Van Genuchten has worked in the field of soil hydrology for 35 years dedicating a large portion of his work at the U.S. Salinity Laboratory in Riverside, CA. Dr. Van Genuchten has established a long-term relationship with DRI in developing solutions for subsurface water flow and hopes to continue this mission in the years to come.
“This is a unique opportunity to connect with someone in the field of soil hydrology to address various types of problems in soil physics and hydrology,” said Dr. Markus Berli, a soil scientist at DRI. “In relation to water research, we’re hoping to reach a broader audience and having an accomplished scientist such as Dr. Van Genuchten is one way to achieve this.”

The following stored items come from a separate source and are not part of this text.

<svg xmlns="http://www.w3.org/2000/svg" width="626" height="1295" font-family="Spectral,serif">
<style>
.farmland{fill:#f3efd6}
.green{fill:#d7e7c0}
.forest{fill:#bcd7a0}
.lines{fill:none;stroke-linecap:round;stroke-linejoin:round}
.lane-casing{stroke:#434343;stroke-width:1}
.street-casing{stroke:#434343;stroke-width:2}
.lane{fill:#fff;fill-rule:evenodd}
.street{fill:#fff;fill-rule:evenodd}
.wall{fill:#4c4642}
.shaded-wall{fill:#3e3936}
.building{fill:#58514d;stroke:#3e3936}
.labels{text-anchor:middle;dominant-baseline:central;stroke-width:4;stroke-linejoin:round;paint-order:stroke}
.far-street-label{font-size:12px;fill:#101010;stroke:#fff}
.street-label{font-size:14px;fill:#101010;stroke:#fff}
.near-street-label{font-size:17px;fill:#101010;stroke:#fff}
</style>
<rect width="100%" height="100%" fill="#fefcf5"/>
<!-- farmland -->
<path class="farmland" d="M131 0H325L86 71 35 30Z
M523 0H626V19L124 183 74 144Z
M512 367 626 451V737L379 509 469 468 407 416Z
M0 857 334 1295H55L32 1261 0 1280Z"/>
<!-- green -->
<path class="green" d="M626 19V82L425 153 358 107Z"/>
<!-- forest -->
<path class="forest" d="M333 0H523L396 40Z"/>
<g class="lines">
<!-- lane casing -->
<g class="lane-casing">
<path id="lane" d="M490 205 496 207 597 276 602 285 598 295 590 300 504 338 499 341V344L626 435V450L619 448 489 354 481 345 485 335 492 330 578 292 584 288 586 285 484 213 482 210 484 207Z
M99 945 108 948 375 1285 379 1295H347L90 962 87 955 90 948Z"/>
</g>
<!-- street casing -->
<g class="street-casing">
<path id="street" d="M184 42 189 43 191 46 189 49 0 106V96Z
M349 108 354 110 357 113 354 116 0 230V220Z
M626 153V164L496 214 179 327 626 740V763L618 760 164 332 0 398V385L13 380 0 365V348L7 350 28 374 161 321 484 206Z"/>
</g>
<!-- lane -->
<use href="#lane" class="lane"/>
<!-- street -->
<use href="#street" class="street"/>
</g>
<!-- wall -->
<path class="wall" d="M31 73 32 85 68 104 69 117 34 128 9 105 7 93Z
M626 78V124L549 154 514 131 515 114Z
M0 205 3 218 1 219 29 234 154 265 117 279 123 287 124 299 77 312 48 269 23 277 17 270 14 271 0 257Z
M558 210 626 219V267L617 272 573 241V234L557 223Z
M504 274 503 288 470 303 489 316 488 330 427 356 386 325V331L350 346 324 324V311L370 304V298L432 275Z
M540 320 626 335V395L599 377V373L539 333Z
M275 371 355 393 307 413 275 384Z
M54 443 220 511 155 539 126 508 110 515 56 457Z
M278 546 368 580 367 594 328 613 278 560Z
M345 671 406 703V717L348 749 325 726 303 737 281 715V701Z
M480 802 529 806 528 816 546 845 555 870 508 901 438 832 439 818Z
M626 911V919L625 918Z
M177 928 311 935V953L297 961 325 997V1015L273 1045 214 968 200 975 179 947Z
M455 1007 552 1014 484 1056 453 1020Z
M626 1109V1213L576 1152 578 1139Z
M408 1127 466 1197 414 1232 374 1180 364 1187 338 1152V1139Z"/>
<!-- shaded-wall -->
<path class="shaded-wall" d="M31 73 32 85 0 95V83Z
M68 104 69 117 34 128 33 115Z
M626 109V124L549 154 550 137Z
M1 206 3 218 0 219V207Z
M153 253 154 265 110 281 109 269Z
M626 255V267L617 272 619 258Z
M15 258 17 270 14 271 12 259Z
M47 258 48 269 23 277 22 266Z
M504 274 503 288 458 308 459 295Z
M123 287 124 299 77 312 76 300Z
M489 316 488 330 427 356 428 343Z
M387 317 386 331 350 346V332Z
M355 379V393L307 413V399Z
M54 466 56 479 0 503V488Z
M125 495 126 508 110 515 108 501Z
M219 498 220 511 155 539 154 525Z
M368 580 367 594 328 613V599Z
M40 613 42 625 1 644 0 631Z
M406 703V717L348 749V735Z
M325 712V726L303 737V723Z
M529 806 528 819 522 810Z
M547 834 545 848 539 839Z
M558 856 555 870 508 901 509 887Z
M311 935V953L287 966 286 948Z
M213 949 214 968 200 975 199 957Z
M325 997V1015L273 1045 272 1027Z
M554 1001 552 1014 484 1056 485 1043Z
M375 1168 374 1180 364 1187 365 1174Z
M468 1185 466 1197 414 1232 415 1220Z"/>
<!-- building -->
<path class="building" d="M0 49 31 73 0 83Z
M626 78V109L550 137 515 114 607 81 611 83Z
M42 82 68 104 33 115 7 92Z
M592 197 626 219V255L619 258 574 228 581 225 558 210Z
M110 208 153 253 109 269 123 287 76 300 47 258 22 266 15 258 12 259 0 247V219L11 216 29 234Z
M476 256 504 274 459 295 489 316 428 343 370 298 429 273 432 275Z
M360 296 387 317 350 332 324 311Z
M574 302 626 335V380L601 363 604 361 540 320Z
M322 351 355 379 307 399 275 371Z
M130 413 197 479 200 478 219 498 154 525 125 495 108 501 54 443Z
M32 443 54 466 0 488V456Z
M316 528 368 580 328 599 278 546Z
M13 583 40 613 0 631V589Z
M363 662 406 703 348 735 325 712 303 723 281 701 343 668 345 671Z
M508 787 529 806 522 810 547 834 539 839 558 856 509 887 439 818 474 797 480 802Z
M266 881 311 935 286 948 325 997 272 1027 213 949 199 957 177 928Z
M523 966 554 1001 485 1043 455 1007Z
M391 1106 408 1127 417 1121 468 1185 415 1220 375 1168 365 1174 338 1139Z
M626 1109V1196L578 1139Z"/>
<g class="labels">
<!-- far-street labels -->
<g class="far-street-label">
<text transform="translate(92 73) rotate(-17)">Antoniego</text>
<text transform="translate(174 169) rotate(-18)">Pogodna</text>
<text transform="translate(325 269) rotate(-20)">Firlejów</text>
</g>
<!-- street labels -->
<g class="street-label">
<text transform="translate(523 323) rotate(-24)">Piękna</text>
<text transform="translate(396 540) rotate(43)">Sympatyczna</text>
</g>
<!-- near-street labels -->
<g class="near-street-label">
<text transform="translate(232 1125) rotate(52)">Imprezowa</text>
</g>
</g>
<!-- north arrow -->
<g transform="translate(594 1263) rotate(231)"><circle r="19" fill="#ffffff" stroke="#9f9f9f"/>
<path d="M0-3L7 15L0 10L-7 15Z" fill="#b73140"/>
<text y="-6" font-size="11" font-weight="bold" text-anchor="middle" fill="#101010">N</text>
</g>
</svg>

The visit is part of a larger collaboration from the $20 million Maki Endowment at DRI designed to help with water-resource programs in Southern Nevada. “DRI will be bringing world-renowned scientists in the field of water research to work with faculty to help with Southern Nevada water concerns,” said Dr. Jim Thomas, DRI’s Hydrologic Sciences Director. “We’re just starting the program and Dr. Van Genuchten is the first scientist to work with DRI Scientists as part of this project.”
This is Van Genuchten’s second of many visits to DRI to interested stakeholders in water management including university scientists and the Southern Nevada Water Authority. Van Genuchten says many of the water scarcity concerns facing this region are similar to other arid and semi-arid parts of the world. The concern over scarcity, he says goes back to rapidly declining fresh water resources and an increasing worldwide population.
“Increasing water use efficiency and facilitating water reuse (both agricultural and municipal waste water) is critical to get the most out of the limited amount of fresh water we have,” Van Genuchten said.
Dr. Van Genuchten will be back in September to work with DRI scientists, stakeholders and agencies that are working with water management and conservation concerns throughout the state.